Your blog is easily one of my favourite. I wish there were more informational blogs like this.

underbelly
4 years ago
Reply to  Rozin

Thank you! We’re trying to be the best resource on our narrow range of topics.

Francisco Borges
4 years ago

What weight ratio for an acid fruit sorbet? Like pineapple?

Christian
4 years ago

I would say about 70 to 75 percent Pinapple, that the Sorbet has as intensive as possible flavor !
Pinapple is not so sour as Lemon – for Lemon I would recoment about thirty percent jiuce, perhaps up to 35
percent.

For the Pinapple Sorbet it would be interesting if it is more adviceable to use fruit- puree, fruit-juice or a combination of both to get the best texture.

Noah
4 years ago

Whatever the sorbet recipe is, I’d appreciate if you gave ways to keep it soft in a traditional freezer!

underbelly
4 years ago
Reply to  Noah

Our goal with the sorbet recipes is the same as with ice cream: perfect texture for scooping at -12°C to -14°C. Most freezers are going to be colder than this, so you’ll need to warm up the sorbet a bit. But it won’t be hard as concrete unless your freezer is very cold.

Barbara
4 years ago

So would you please share more information about this new stabilizer blend that hydrates without any heat?

underbelly
4 years ago
Reply to  Barbara

Hi Barbara, sorry for the late reply. This new stabilizer blend is a GREAT formula. It’s the best I’ve used or experienced in a sorbet. It was that rare case of working something out on paper based on theoretical information, and having it manifest exactly as planned (neither ice cream nor reality tend to cooperate in this fashion).

Sodium Carboxymethylcellulose is probably the most effective stabilizer for suppressing ice crystals. It accomplishes this with minimal affect on texture. Guar adds body (as well as ice crystal suppression), and carrageenan adds a nice custardy creaminess to the melted texture. As with all hydrocolloids, these ingredients strengthen each other, so the combination allows you to use a lower total quantity of stabilizers. And all these ingredients hydrate cold.

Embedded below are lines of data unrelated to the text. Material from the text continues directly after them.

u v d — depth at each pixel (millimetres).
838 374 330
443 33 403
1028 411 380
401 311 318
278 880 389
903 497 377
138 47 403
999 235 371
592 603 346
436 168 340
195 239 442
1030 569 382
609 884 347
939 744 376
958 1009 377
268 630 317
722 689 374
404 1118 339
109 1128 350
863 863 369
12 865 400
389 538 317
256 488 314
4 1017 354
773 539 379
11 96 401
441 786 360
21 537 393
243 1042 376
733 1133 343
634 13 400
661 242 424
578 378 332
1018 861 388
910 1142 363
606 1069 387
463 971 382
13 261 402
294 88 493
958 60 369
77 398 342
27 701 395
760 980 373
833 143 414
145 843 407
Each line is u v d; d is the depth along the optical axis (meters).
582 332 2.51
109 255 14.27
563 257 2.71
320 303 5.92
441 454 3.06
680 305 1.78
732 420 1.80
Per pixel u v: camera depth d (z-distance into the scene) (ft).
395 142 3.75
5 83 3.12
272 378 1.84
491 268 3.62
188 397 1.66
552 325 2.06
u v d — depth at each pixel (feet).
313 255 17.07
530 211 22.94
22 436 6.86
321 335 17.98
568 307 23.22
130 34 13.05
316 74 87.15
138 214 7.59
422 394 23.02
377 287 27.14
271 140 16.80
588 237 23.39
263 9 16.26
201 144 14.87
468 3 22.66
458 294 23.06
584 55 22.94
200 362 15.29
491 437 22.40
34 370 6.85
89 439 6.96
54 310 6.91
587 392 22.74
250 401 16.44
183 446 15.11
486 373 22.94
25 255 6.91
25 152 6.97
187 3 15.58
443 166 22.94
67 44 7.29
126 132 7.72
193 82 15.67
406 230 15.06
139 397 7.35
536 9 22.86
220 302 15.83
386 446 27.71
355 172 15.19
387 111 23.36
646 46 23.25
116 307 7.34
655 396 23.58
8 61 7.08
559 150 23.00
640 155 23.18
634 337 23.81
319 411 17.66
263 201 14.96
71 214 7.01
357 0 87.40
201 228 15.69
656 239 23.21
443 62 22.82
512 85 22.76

I don’t know why there aren’t commercial blends doing something similar.

Inulin is the final ingredient; it works a bit like a fat, a bit like a sugar, and a bit like a stabilizer. It’s used by industry in low-fat ice creams, and by gelato chefs all over Italy. No idea why it isn’t the darling of the sorbet world. If for any reason you don’t want the level of creaminess of our formulas, just use less of it. You don’t have to compensate in any other way.

JT
3 years ago

What resources do you recommend for determining the different properties of fruit like sugar and water content, pectin, etc.? I am trying to make ice creams with precise properties but am having a hard time getting accurate information on the web or in literature. And I noticed in the consulting section on your website that you have compiled a lot of this information in your spreadsheets.

underbelly
3 years ago
Reply to  JT

I mostly use the USDA’s Nutritionist V Database: https://fdc.nal.usda.gov

For pectin content, there’s plenty of information online directed at people who do canning. It’s usually not more precise that high/medium/low pectin, but this is useful.

JT
3 years ago
Reply to  underbelly

Thanks for pointing me to the Nutritionist V Database. But if I want to determine the POD of, say apricots, wouldn’t I need to know more about the sugars that an apricot contains? The database only refers to sugars in general.